The Reluctant Bride (La Fiancée Hésitante, sometimes translated as 'The Hesitant Fiancée' or 'The Hesitant Betrothed') is an 1866 oil painting by Auguste Toulmouche. The painting measures 65 × 54 cm and is signed and dated "A. Toulmouche / 1866". The painting is currently owned by a private collector.

Toulmouche had found success as a genre painter in an Academic style by 1866, winning medals at the Paris Salon for paintings depicting fashionable women in luxurious interiors, described by Émile Zola as "Toulmouche's delicious dolls" (délicieuses poupées de Toulmouche).

Departing from Toulmouche's usual paintings of a single woman, this work is a more complicated composition showing a group of women in an opulently decorated room. The figures congregate in the lower half of the canvas, with the upper half devoted to the flamboyantly decorated room and its gilded furniture. The scene is set shortly before the wedding of the central young woman, waiting in a parlour or drawing room with her bridesmaids. The woman in the centre is seated in a flowing white satin silk dress with high collar trimmed with white fur. She stares out at the viewer, with an ambivalent expression that has attracted various interpretations ranging from anger to resignation to her arranged marriage. She is attended by two women of similar age: the woman to the left in a lavender velvet gown with a patterned shawl bends to kiss her forehead, while the woman to the right in burnt orange velvet gown is crouching to hold her left hand. A girl stands to the right, looking in a mirror as she tries on a bridal headdress of orange blossom, echoing the central figure's bouquet.

Material provided:

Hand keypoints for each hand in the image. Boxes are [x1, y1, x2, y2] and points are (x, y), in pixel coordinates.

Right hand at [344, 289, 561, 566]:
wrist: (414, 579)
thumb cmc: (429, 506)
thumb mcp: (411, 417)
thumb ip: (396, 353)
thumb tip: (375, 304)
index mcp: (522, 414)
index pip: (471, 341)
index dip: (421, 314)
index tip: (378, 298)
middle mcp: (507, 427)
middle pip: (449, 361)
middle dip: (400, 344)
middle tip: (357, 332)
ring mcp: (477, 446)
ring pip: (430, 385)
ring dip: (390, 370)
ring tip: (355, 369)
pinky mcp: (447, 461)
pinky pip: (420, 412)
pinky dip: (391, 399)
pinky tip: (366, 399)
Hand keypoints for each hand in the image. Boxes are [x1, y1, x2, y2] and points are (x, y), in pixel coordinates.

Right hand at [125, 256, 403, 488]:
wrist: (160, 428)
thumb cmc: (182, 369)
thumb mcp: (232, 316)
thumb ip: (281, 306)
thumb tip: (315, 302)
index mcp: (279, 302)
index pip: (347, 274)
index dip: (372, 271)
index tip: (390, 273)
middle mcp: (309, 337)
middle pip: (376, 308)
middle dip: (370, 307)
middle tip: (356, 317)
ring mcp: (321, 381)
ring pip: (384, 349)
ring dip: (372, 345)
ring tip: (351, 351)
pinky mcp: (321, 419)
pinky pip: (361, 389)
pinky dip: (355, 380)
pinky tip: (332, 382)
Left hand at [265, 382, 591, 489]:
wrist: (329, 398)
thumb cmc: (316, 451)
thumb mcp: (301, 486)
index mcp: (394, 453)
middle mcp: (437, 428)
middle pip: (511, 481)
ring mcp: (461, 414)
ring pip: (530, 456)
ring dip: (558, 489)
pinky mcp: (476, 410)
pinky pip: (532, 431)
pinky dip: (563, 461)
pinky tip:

To do:
1. According to the passage on The Reluctant Bride, what are the painting's dimensions?
2. Resume the passage on The Reluctant Bride, picking up after its final sentence.

Responses to the tasks:
1. 65 × 54 cm

2.
The painting was put up for sale at Christie's in New York in October 1990, and again at Sotheby's in New York in April and October 2005, and is held in a private collection. The Sotheby's auction catalogue suggests it may have been exhibited in Paris at the 1866 Salon and the 1867 Exposition Universelle.

Not well known at the time of its creation nor in more recent times, the work came to public attention in late 2023 when it was used to express female anger on TikTok: a version accompanied by excepts of the Dies Irae from Verdi's Requiem was quickly viewed over 6 million times.